EXTRAIT DU TEXTE
1959, la nuit de l’Observatoire : 5 – Mitterrand a disparu !

mitterrand

Comment les affaires ont abîmé la France. Nous vous racontons, en 13 épisodes, l'une des affaires les plus marquantes du régime et son traitement médiatique, l'affaire de l'Observatoire, qui faillit bien coûter la carrière d'un politicien plein d'avenir, un certain François Mitterrand. Extrait d'Une histoire trouble de la Ve République, le poison des affaires, de Marc Baudriller, paru en 2015 aux Éditions Tallandier.

Impossible de cacher sous le tapis de l’actualité la bombe Rivarol (lire épisode 4). Toute la journée du 22 octobre, les coups de téléphone pleuvent au secrétariat de Mitterrand. En quelques heures, les médias sont passés des hommages unanimes à ce qu’un homme politique peut redouter de pire : le soupçon. La presse va-t-elle enquêter enfin ? Pas du tout, c’est la Justice qui s’en charge.

Robert Pesquet est immédiatement convoqué et reçu par le procureur, puis par un juge d’instruction. Le sénateur de la Nièvre est lui aussi entendu, puis confronté au cours de la nuit à son accusateur. Il a dans la journée déposé deux plaintes, l’une contre X pour tentative de meurtre, l’autre contre Robert Pesquet pour diffamation. La Justice fait surgir les faits. On apprend que Robert Pesquet n’était pas seul dans la voiture. Assis à côté de lui, un certain Abel Dahuron tenait le pistolet mitrailleur. Abel Dahuron connaît bien l’ancien député Pesquet : il est tout simplement le gardien de sa propriété en Normandie. Entendu le même jour par la police, Dahuron confirme l’ensemble des propos de Robert Pesquet. C’est lui qui a arrosé la voiture de François Mitterrand.

DONNÉES FOURNIES
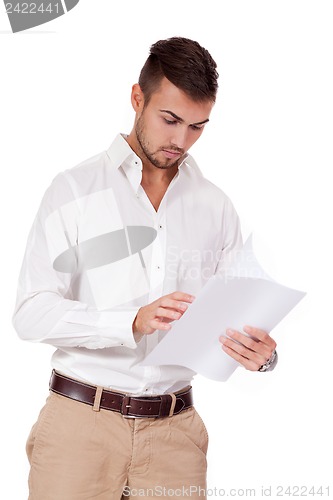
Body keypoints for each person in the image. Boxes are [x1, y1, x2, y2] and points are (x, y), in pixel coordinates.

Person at [13, 37, 277, 499]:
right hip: (79, 429)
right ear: (137, 98)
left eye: (197, 126)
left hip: (176, 437)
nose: (181, 141)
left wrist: (263, 355)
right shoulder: (74, 190)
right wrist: (130, 321)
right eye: (170, 119)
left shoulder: (215, 206)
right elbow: (30, 313)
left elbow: (241, 312)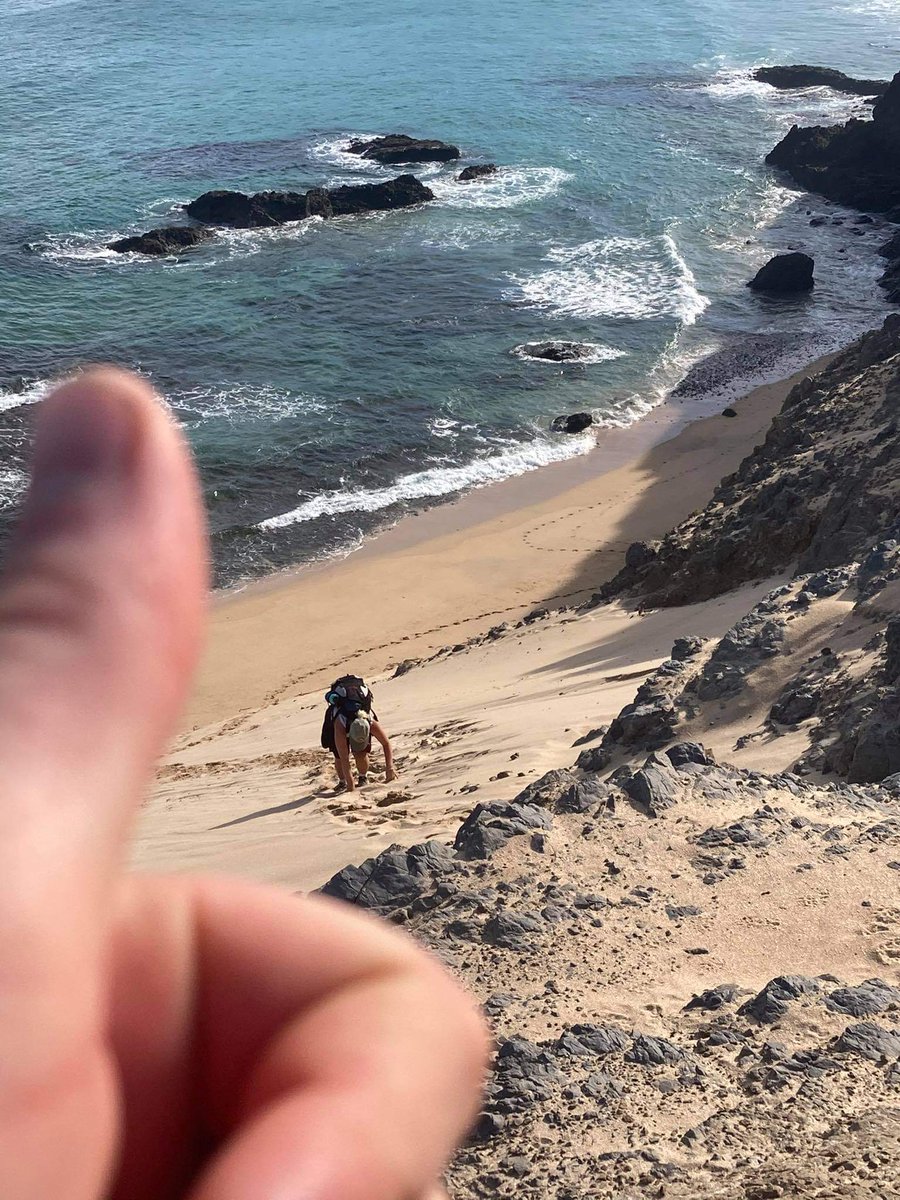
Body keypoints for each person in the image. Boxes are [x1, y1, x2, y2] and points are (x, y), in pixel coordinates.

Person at [0, 368, 486, 1199]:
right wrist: (388, 763)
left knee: (343, 769)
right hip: (364, 762)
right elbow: (374, 734)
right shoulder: (368, 707)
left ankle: (349, 793)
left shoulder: (341, 713)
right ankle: (356, 791)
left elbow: (341, 741)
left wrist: (357, 766)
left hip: (346, 757)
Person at [321, 674, 397, 791]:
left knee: (361, 753)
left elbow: (386, 744)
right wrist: (350, 783)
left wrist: (390, 768)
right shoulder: (339, 725)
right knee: (339, 757)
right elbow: (344, 757)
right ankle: (342, 782)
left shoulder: (370, 721)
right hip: (338, 721)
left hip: (360, 719)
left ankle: (363, 777)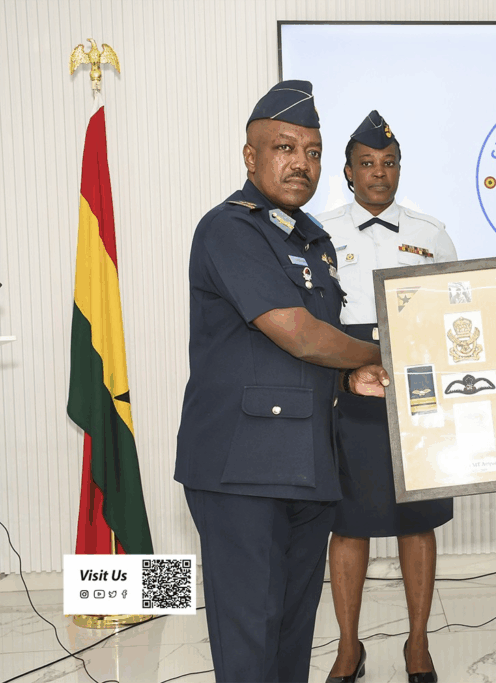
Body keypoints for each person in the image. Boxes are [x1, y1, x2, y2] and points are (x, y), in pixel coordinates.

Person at [174, 81, 389, 683]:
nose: (301, 162)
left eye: (313, 152)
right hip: (243, 469)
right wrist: (384, 352)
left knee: (293, 637)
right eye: (285, 147)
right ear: (251, 156)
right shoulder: (230, 229)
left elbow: (299, 359)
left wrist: (350, 377)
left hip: (308, 463)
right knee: (250, 639)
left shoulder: (310, 239)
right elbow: (298, 334)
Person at [318, 111, 457, 683]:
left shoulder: (431, 233)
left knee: (415, 519)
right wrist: (344, 371)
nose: (380, 173)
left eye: (389, 163)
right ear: (349, 172)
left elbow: (454, 308)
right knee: (347, 522)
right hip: (347, 383)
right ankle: (348, 646)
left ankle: (417, 644)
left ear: (400, 169)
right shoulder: (318, 230)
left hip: (414, 384)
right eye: (368, 163)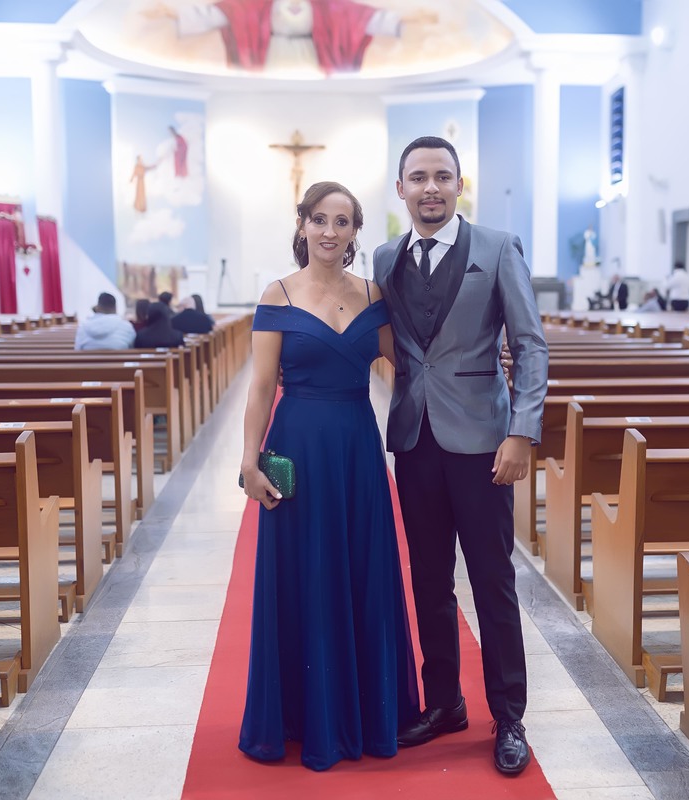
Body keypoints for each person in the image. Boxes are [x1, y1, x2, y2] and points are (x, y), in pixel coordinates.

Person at [373, 136, 548, 776]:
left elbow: (530, 346)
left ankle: (509, 715)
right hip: (415, 441)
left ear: (458, 184)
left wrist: (521, 431)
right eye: (418, 177)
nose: (431, 188)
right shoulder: (386, 257)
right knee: (428, 581)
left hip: (483, 446)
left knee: (492, 580)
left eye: (442, 176)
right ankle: (445, 701)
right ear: (401, 189)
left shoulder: (499, 248)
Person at [239, 181, 419, 770]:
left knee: (361, 567)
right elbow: (261, 387)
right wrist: (249, 461)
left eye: (342, 222)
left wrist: (485, 361)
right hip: (297, 447)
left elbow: (408, 363)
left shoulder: (372, 294)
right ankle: (303, 714)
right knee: (304, 571)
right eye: (319, 219)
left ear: (354, 233)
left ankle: (363, 710)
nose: (329, 231)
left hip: (356, 450)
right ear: (303, 225)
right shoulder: (278, 294)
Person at [146, 0, 435, 76]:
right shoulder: (256, 4)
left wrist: (404, 21)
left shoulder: (327, 6)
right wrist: (175, 15)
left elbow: (358, 17)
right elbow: (223, 13)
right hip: (275, 53)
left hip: (311, 56)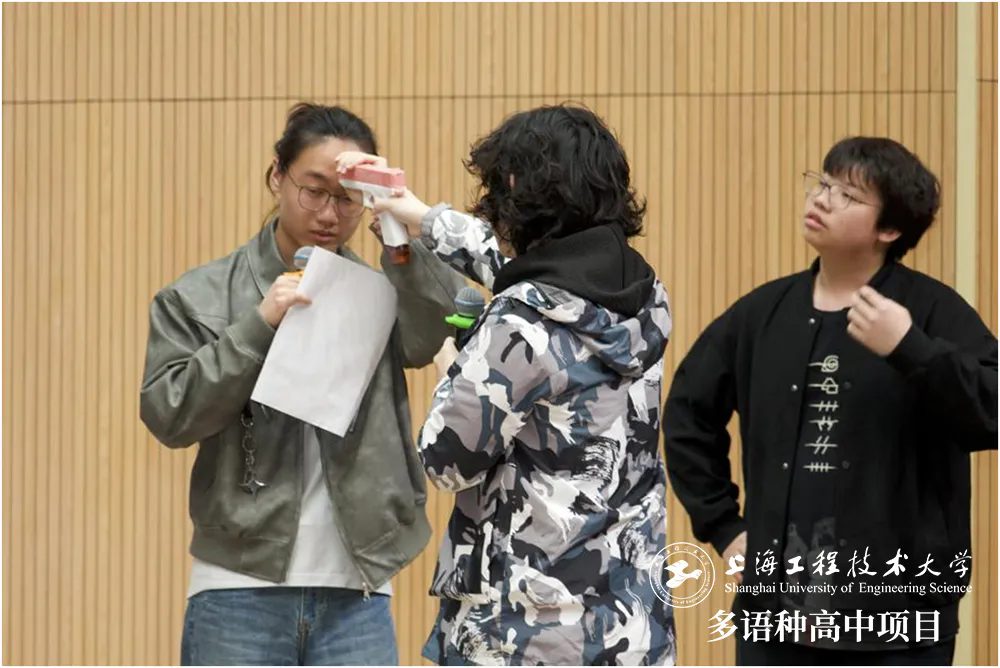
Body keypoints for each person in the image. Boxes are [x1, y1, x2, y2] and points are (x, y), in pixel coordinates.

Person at [345, 104, 678, 665]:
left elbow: (445, 460)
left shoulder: (518, 322)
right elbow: (524, 270)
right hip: (631, 625)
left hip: (523, 632)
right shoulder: (644, 295)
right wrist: (422, 217)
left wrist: (455, 364)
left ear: (518, 189)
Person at [139, 102, 466, 666]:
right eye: (313, 191)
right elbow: (169, 414)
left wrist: (399, 232)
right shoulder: (198, 295)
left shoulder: (380, 289)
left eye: (347, 198)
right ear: (277, 176)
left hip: (358, 587)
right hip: (237, 583)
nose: (329, 213)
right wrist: (258, 324)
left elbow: (435, 332)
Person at [662, 136, 998, 666]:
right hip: (776, 617)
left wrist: (911, 348)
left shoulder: (932, 311)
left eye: (848, 195)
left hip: (899, 618)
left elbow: (992, 412)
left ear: (890, 229)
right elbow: (687, 413)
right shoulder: (761, 314)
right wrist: (724, 527)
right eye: (822, 184)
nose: (821, 199)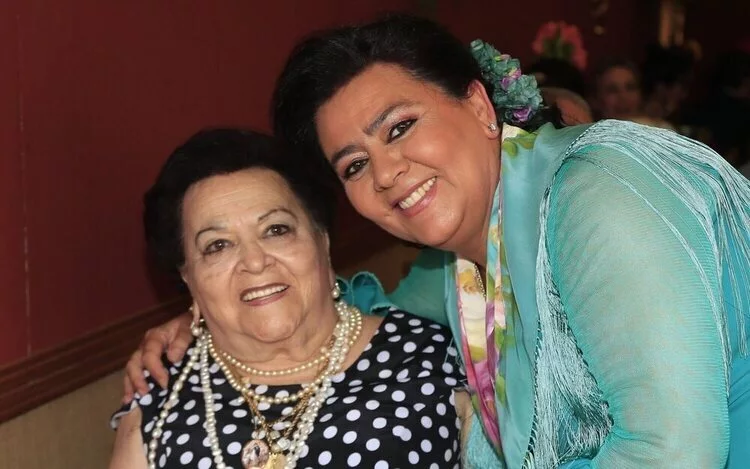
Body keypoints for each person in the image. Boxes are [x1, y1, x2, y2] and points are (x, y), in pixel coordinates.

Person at [126, 15, 750, 468]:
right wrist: (213, 313)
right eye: (354, 165)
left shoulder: (595, 195)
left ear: (478, 105)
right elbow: (355, 311)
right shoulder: (466, 265)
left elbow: (673, 450)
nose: (385, 172)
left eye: (399, 127)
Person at [109, 128, 464, 469]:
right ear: (188, 276)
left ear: (322, 241)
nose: (254, 261)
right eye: (217, 246)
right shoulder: (161, 392)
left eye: (276, 230)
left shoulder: (432, 358)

EXERCICES À FAIRE
(A) Recopiez sans rien changer le passage de l'extrait sur l'affaire de l'Observatoire qui va de « Impossible de cacher » jusqu'à « qui s’en charge. » inclus.
(B) Dans l'extrait sur l'affaire de l'Observatoire, réécrivez sous forme de liste le paragraphe commençant par « Robert Pesquet est immédiatement convoqué » en conservant ses faits essentiels.
(C) Rédigez la suite du récit sur l'affaire de l'Observatoire à partir de la dernière phrase de l'extrait.

CORRIGÉ DES EXERCICES
(A)
Impossible de cacher sous le tapis de l’actualité la bombe Rivarol (lire épisode 4). Toute la journée du 22 octobre, les coups de téléphone pleuvent au secrétariat de Mitterrand. En quelques heures, les médias sont passés des hommages unanimes à ce qu’un homme politique peut redouter de pire : le soupçon. La presse va-t-elle enquêter enfin ? Pas du tout, c’est la Justice qui s’en charge.

(B)
- Robert Pesquet est aussitôt convoqué et reçu par le procureur, puis par un juge d'instruction.
- Le sénateur de la Nièvre est lui aussi entendu, puis confronté à son accusateur pendant la nuit.
- Dans la journée, il a déposé deux plaintes : l'une contre X pour tentative de meurtre, l'autre contre Robert Pesquet pour diffamation.
- Robert Pesquet n'était pas seul dans la voiture : Abel Dahuron, le gardien de sa propriété en Normandie, tenait le pistolet mitrailleur.
- Entendu par la police le même jour, Dahuron confirme tous les propos de Pesquet. C'est lui qui a arrosé la voiture de François Mitterrand.

(C)
Les rédactions, ballottées de Pesquet à Mitterrand, ne parviennent décidément pas à s’affranchir des deux partis. Ce 22 octobre, jour de la parution de Rivarol, les journalistes sont prévenus dès le matin par un mystérieux correspondant anonyme : Robert Pesquet s’adressera à la presse le jour même, dans les locaux de son avocat Maître Dupuy, rue de la Pompe, dans le XVIe arrondissement de Paris. Sur place, la presse forme la cohue des grands jours. Affolé par l’ampleur de l’événement, Maître Dupuy recule et refuse de prêter ses locaux. La troupe s’ébranle donc derrière Robert Pesquet, à la recherche d’un café suffisamment vaste pour accueillir ce train inhabituel, mais on ne trouve rien. Robert Pesquet, suivi de sa meute de journalistes – tout un symbole -, revient alors dans le hall de l’immeuble de l’avocat. Nerveux, fébrile, l’ancien député reprend un récit qu’il répétera encore aux magistrats au palais de justice à 14 h 30. « Il faut vous dire que je connais bien Monsieur Mitterrand, précise-t-il aux journalistes. Je suis de longue date son adversaire déclaré. J’ai fait campagne contre lui, notamment dans la Nièvre, il y a quelques mois. Je ne lui ai jamais caché mon mépris mais, à mon grand étonnement, il m’a toujours fait des sourires. »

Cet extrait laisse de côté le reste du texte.